- Cover of the ADV Manga edition of Saint Marie vol. 1, art by Yang Yuh-jin

세인트 마리 RR: Seinteu Mari MR: Seint'ŭ Mari
- Genre: Action/adventure;
- Author: Yang Yuh-jin
- Publisher: Daewon C.I.
- English publisher: ADV Manga
- Magazine: Issue
- Original run: 2004–2005
- Collected volumes: 7

= Saint Marie (manhwa) =

2004–2005 manhwa series by Yang Yuh-jin

Saint Marie is a manhwa series created by Yang Yuh-jin. It is about a fictional private school, Saint Marie, that becomes a battleground between good and evil.

==Story==
Dah-In Hyun, a normal everyday schoolgirl, discovers that she and the other students at Saint Marie have become pawns in a proverbial chess game. When her best friend dies trying to defend herself, Dah-In finds herself trapped in a battle where no one is who they seem, and the line between black and white is blurred.

==Characters==
- Dah-In "Illumina" Hyun
  A normal, spunky teenager who just happens to be stuck in between a battle between sides. Dah-In's roommate, Na-Na, is a pawn in a battle between sides, and unintentionally involves Dah-In. Undecided side.

- Na-Na
  Dah-In's roommate and best friend. She has the power to project pictures onto items, which she passes onto Dah-In upon her death. White pawn.

- Yoon-Ha
  Dah-in's "crush" and boyfriend—for a while. Carefree, rebellious, and downright foxy, he enjoys toying with Dah-In's emotions. Unknown side.

- Seung-Hae "Elphege" Kim
  He's a freshman in high school, "Matthew" Class. Pessimistic and of noble descent (French), he prefers classy clothes. When it comes to people, he's very cautious and cold-hearted. A perfectionist. Being stubborn and insensitive, some people call him "Whiney". His hobbies are finding other people's weaknesses and screaming.
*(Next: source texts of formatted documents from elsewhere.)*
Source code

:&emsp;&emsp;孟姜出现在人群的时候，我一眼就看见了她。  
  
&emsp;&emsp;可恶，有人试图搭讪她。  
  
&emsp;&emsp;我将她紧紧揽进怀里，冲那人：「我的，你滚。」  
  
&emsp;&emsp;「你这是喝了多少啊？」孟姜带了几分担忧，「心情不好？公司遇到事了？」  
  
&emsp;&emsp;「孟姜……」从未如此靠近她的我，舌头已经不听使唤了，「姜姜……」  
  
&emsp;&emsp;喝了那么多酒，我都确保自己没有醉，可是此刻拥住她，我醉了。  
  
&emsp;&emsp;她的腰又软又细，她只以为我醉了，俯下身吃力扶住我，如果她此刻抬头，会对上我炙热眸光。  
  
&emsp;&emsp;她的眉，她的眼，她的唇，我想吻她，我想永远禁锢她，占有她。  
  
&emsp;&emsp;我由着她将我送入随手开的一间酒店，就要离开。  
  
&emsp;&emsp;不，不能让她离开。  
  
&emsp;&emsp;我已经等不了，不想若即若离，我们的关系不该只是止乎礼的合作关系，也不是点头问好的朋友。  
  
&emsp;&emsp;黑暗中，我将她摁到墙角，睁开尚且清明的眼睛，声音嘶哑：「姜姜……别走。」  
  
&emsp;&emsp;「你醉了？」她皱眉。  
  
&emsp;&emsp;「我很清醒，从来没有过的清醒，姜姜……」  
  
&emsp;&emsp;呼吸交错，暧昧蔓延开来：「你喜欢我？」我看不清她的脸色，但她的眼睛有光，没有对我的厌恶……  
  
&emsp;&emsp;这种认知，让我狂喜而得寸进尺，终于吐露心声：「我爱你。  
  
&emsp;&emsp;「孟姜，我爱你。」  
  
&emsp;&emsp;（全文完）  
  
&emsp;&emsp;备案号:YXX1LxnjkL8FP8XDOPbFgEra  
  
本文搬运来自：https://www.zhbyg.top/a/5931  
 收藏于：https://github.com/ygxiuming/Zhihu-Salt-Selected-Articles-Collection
A talent of his is playing the violin. (Seung-Hae even played a violin solo during a choir performance.) His specialty is teleporting, being the fastest among the white chess pieces, and his after school activity is the English club. White Knight.

- Suh-Rin "Fabian" Kim
  Freshman in middle school, "Matthew" Class. He's the younger brother of Seung-Hae, and he's two years younger than most middle school students, being a child prodigy. This makes him more immature than most other students at Saint Marie. For some reason, he's in love with Shi-Young. Liking old-fashioned clothes, he almost always has a hat to complement his outfit. He extremely dislikes glamorous girls (like Hyun-Jin). His hobby is assembling plastic models and his talent is fixing electronics. He has great fighting skills, and his after school club is the Geology club. White chess piece.

==Reception==
Critical reception for Saint Marie was positive, with Mania.com calling the book "confusing" and an "intriguing piece of work". Anime News Network wrote that the first volume was "A diamond in the rough; Saint Marie is as beautiful to look at as it is intriguing to read."